Recovering Lifting Fees and Credit Card Fees (#210)

In this podcast episode, we discuss how to deal with short pays on electronic transfers, as well as how to collect the credit card transaction fee from customers. Key points made are noted below.

Lifting Fees

Let’s start with the short pays on electronic transfers. More than likely, customers aren’t really paying less than the amount they’re supposed to. Instead, when you send a wire transfer, the receiving bank deducts a lifting fee from the payment. If there’s an intermediary bank involved, then that one might also charge a lifting fee. Supposedly, this fee is for processing costs. This always leaves a residual account receivable balance that has to be cleared out.

A bad option is charging the customer the fee, since it’s not their fault. It’s the bank’s fault. If you do a lot of business with your bank, approach them about having the lifting fee reduced or eliminated. Chances are, they won’t do it, but you can always ask. If there’s an implied threat that you might move your banking business elsewhere, maybe it will work.

If payments are being made with a wire transfer, there’s a good chance that it’s an international payment. If so, and you do a lot of business in certain countries, consider setting up a corporate bank account over there. Then there’re more alternatives for being paid within the country, and without the lifting fee. However, at some point you still have to shift the funds back to the home country, which may involve another lifting fee.

For most organizations, the lifting fee is so small that it’s easier to accept it as a cost of doing business, and just get on with life.

Short Payments

But what if a customer is actually short paying, and there’s no lifting fee involved? In this case, the customer needs to be trained to stop doing that, which means leaving the balance in place and sending them statements that list the overdue amount. Once these amounts are really overdue, hold the delivery of any further orders. This is extreme behavior, especially if the customer is an important one. So, you have to balance the need to break a customer’s annoying habit of short paying against the possibility of losing some sales.

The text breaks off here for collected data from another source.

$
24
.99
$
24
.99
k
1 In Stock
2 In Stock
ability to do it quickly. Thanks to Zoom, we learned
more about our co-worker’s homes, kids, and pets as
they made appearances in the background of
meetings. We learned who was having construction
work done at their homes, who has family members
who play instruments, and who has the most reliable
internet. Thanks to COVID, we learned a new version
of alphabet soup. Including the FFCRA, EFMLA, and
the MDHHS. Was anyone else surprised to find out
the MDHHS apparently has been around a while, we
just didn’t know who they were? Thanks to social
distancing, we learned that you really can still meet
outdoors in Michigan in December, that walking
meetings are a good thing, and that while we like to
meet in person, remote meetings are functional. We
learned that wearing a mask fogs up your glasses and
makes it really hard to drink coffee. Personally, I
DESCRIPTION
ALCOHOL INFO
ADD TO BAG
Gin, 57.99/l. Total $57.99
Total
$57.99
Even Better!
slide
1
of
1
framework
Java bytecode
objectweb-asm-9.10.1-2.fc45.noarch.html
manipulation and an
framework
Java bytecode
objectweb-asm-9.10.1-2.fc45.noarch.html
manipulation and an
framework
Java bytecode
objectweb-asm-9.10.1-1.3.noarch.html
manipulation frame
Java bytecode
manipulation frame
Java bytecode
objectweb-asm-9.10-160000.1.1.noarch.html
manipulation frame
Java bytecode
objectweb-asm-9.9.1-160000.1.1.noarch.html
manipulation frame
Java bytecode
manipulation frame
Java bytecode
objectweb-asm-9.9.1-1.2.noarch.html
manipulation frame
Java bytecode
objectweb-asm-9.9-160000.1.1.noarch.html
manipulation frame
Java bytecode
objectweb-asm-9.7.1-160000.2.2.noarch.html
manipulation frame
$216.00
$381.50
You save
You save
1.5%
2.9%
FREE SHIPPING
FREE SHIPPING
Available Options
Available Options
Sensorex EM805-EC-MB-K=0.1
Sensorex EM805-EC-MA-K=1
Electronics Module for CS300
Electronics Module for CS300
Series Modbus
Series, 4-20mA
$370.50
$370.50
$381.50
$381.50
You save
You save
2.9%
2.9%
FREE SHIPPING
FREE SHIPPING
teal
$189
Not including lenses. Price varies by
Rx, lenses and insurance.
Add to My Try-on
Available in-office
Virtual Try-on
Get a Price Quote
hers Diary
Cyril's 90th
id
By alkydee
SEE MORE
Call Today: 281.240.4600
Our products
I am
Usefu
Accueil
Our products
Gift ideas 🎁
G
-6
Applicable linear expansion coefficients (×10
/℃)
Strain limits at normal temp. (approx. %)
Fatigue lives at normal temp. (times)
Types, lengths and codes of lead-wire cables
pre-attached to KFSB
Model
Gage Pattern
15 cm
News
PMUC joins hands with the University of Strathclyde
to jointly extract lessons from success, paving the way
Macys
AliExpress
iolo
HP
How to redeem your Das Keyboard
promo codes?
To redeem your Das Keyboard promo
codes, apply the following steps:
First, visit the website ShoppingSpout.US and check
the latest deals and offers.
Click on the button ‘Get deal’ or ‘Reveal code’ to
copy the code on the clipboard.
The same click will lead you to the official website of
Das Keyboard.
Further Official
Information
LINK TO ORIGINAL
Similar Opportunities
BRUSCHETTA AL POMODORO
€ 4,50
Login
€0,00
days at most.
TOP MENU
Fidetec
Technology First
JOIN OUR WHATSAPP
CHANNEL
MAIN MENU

Credit Card Processing Fee Reimbursement

Then we come to how to collect the credit card processing fee from customers. This is that annoying fee of about 3% that’s charged to the merchant by the credit card companies whenever a customer uses a credit card to pay for something. It’s possible to charge customers a surcharge for the credit card processing fee, but there are restrictions on it, and the practice is banned in some areas. In addition, Visa forbids all surcharges in cases where the card is not present, such as online sales. There are some ways to add a surcharge under Visa’s rules if the card is present, such as in a retail store.

How can you simply sidestep the ban on surcharges? One of the more common approaches, and which is even recommended by Visa, is to increase all of your prices by the amount of the credit card processing fee, and then offer customers a discount back to the original price if they pay in cash. The problem with this approach is that all of your prices will appear to be higher than those of your competitors, which may lead to a decline in sales.

There’s also a modified version of that last suggestion. If the company receives a decent mix of cash and credit card payments, you could increase prices for everyone, but by a reduced amount, like one percent, and then don’t offer a discount at all. The increase still covers the cost of the credit card processing fee, since fewer people are using credit cards. The reduced amount of the price increase won’t make the company’s prices look so bad in comparison to the competition’s prices.

Another option is to not accept Visa credit card payments. If you only allow Mastercard and American Express cards from customers, the rules for surcharges are much easier to follow. The problem, of course, is that lots of people use Visa.

Use of Debit Card Payments

And then there’s the option of only accepting debit card payments. This does reduce the amount of the fee, but then most people are so accustomed to only paying with credit cards that they don’t like this option.

Fee Shifting

Another alternative is to shift the cost of the credit card fee into something else that’s still charged to the customer. For example, increase the shipping charge, or add a fee for faster delivery. Another possibility is to raise prices on those goods or services that don’t have a lot of direct competition, so that customers can’t compare prices. Or, raise prices for single-unit sales while still offering a good price for volume purchases.

Parting Thoughts

So in short, you can avoid the fee by restricting payments to certain types of cards, or not allowing credit card payments at all, or by being imaginative and shifting the fee into other types of prices.

What this really gets down to is strategy. If the company is competing based on low prices, it doesn’t have the option of increasing prices to cover the credit card fee. Instead, it really does need to require cash payments to completely avoid the fee. What management could do is use it as a marketing tool. That means explicitly saying that the company offers rock bottom prices, and the only way it can do that is to require payments in cash.